Omen Review

Three graphic designers, Dan, Big and Beam (played by Thai boyband D2B), slave away late at night for their unhappy boss. As they return home, all three have a mysterious occurrence: Dan almost kills an old lady but crashes his car instead, Big is accosted by a street kid with magical powers and Beam narrowly avoids death when a flowerpot smashes onto his car. None of them think much of the events until Dan returns to the scene of his accident - there he finds the same old lady who uncannily predicts a future event for him. Shaken, Dan wonders whether the old woman is real or not but his friends feel he's got an overactive imagination and should lay off the coffee for a while. Events however start to take a turn for the worse and Dan returns to the old lady to find out more...

Although Oxide and Danny Pang (Infernal Affairs, The Eye) have their names all over this film, the real stars are the Thai pop sensations D2B. Based and filmed in Thailand, Omen was their first cinematic outing with the HK brothers leaving the directing to Thammarak Kamuttmanoch. The presence of a boy band is none too alluring a prospect and the likelihood of this landing itself in the same league as Glitter and Crossroads seemed high.

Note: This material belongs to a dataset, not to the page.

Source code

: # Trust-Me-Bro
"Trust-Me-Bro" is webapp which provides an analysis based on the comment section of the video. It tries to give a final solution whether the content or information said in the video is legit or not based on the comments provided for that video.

The good news is that it is miles away from US-diva-land but as a film, it's not actually that great either though the fault does not lie with the cheesy muzaks but rather with the script. The opening hour of the film manages to keep the tension together thanks to some good editing, decent performances and atmospheric use of lighting. The multi-stranded narrative functions relatively well and the film doesn't explain too much too soon which is a definite plus. However, the last half hour shakes the film's foundations to the core and - without revealing too much - is about as effective as damp gunpowder and fails to match the quality of the output we have been used to from the Pang twins. Still, for a large part of its running time, the film is effective both visually and emotionally. The acting is generally pretty good with the three members of D2B showing a certain restraint in their performances and a lack of knowing glances to their screaming female fans. It's a shame that a lot of good effort from all involved is let down by an unsatisfactory script. That may be why the Pang's elected not to film this although their involvement on many other levels suggests otherwise. It's not an unmitigated disaster but I imagine the film's main selling point would have been the presence of D2B.

The DVD:

The image:
The print used seems to not be the freshest - there are relatively frequent specks and hairs appearing here and there and the image could do with being sharper. The darks lack solidity in some scenes and don't grade too well in the transfer. Overall, it is watchable but not outstanding, especially for a relatively recent film.

The sound:
The DTS soundtrack seems a bit like overkill here. There are some good uses of atmospherics but it's not really a thumping soundtrack. The DD 5.1 track is slightly less impressive but still quite effective in some use of the surrounds. Given the presence of three mixes of the Thai track (DTS, 5.1 and Stereo Surround), I have the vague impression that the transfer has suffered as a result.
The subtitles on the other hand are quite rapid in places but contain few mistakes and are non-compulsory.

The extras:
We get the usual commercial trailers for other films as well as for Omen but the bulk of the extras are very clearly aimed at fans of the D2B band and as a result were of little interest to the acoustic music lover that I am. First off, The D2B story gives an in depth bio of the band and their rise to fame then D2B profiles gives us all the lowdown on the boys interests, measurements and tutti quanti. Finally, A Tribute to Big describes Big's car crash which almost killed him (replete with fan letters - I feel it was beyond the call of duty to read more than two). The rest of the extras focus more on the film with a ream of production stills and a very brief set of production notes that barely give a film synopsis. The final extra is a bumper sticker of the movie, with the boys looking pretty moody - ideas as to where I should stick it at the usual address.

Omen is a bit of a difficult film to grade - it's far better than it ought to be for a singer/band vehicle but it doesn't really cut the mustard as a thriller. The DVD extras seem to aim the DVD solely at fans of the D2B band so will be of little interest to anyone else.